**EXERCISE DATA:**
################
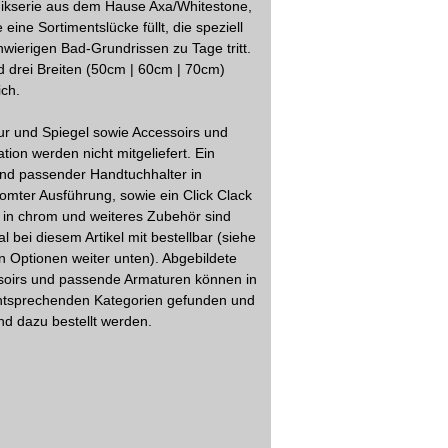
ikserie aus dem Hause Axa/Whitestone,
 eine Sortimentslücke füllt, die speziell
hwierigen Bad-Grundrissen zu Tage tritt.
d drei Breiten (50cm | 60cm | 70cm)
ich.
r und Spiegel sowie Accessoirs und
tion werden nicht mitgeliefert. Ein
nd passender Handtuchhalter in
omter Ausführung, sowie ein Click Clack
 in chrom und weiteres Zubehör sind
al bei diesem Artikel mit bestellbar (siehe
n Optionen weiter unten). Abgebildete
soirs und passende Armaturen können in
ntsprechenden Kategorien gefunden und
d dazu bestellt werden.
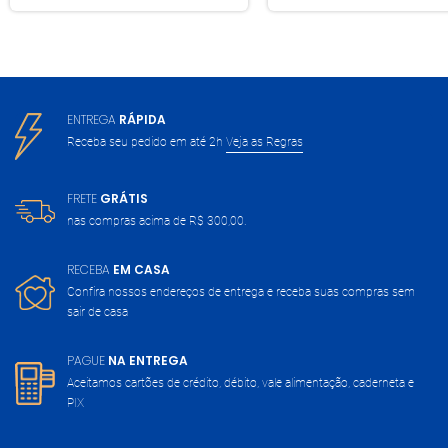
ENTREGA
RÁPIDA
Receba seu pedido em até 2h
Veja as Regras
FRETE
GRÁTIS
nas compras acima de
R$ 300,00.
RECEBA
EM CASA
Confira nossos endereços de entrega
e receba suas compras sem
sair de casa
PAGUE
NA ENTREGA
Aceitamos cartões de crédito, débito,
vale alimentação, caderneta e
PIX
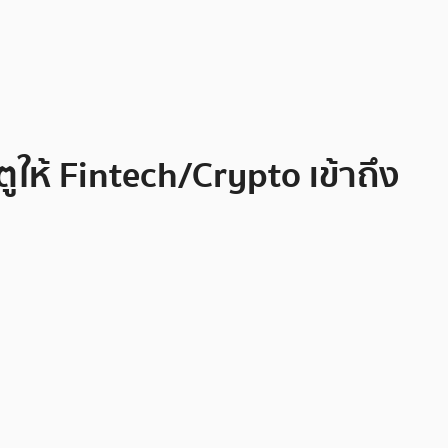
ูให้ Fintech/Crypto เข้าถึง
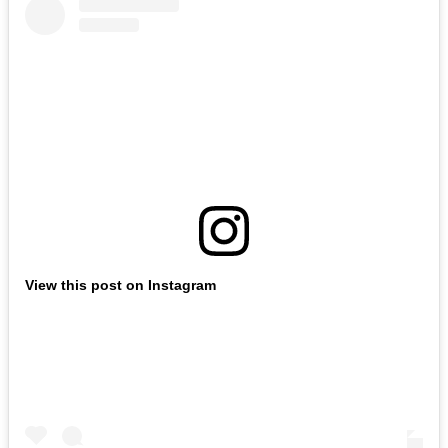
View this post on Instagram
################
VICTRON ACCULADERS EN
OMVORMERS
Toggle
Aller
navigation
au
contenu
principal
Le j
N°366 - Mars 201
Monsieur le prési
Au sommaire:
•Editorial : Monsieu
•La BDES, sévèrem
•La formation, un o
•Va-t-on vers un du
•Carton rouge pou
################
**ASSIGNED TASK:** Within the material above, find the part that opens with the line containing "nd passender Handtuchhalter in" and closes with the line containing "View this post on Instagram", and reproduce it exactly without the pictures.

**EXERCISE RESULT:**
nd passender Handtuchhalter in
omter Ausführung, sowie ein Click Clack
 in chrom und weiteres Zubehör sind
al bei diesem Artikel mit bestellbar (siehe
n Optionen weiter unten). Abgebildete
soirs und passende Armaturen können in
ntsprechenden Kategorien gefunden und
d dazu bestellt werden.
ENTREGA
RÁPIDA
Receba seu pedido em até 2h
Veja as Regras
FRETE
GRÁTIS
nas compras acima de
R$ 300,00.
RECEBA
EM CASA
Confira nossos endereços de entrega
e receba suas compras sem
sair de casa
PAGUE
NA ENTREGA
Aceitamos cartões de crédito, débito,
vale alimentação, caderneta e
PIX
ูให้ Fintech/Crypto เข้าถึง
View this post on Instagram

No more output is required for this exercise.